START MATERIAL FOR THIS TASK

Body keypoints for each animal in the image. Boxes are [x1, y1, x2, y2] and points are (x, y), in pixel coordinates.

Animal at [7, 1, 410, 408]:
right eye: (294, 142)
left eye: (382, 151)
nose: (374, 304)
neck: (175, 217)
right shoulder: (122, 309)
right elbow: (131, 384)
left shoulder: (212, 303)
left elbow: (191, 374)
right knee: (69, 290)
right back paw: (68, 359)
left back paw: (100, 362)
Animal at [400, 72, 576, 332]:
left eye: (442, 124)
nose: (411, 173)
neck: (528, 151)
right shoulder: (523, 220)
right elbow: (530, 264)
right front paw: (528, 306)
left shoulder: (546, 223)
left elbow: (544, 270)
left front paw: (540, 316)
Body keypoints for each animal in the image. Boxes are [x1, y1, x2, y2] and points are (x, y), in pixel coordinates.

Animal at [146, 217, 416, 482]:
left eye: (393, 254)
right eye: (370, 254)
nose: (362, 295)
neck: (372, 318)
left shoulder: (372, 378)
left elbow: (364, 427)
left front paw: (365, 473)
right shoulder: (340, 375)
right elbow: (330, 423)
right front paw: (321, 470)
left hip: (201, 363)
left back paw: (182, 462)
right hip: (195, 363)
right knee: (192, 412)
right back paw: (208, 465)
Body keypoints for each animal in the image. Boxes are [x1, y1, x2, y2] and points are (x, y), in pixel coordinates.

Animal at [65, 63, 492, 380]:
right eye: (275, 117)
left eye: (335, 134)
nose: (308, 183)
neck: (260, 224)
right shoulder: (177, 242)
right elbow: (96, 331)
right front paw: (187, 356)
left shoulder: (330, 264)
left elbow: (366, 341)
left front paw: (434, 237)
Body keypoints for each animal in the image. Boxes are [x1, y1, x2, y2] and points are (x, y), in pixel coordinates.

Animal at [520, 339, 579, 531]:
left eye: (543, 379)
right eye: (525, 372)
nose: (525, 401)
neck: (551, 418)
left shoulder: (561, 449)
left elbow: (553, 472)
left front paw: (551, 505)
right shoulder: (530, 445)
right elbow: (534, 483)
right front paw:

END MATERIAL FOR THIS TASK
START MATERIAL FOR THIS TASK

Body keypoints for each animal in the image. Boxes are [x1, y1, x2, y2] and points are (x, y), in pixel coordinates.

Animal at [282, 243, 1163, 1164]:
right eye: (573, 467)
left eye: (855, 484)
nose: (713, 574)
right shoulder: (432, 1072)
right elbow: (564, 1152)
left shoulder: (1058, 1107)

END MATERIAL FOR THIS TASK

Print exactly the lines of the listing above starting at the line containing "right hip: (195, 363)" and ending at the line containing "left front paw: (434, 237)", both included.

EXERCISE RESULT ▸
right hip: (195, 363)
right knee: (192, 412)
right back paw: (208, 465)
Body keypoints for each animal in the image. Boxes are [x1, y1, x2, y2] and points are (x, y), in pixel coordinates.

Animal at [65, 63, 492, 380]:
right eye: (275, 117)
left eye: (335, 134)
nose: (308, 183)
neck: (260, 224)
right shoulder: (177, 242)
right elbow: (96, 331)
right front paw: (187, 356)
left shoulder: (330, 264)
left elbow: (366, 341)
left front paw: (434, 237)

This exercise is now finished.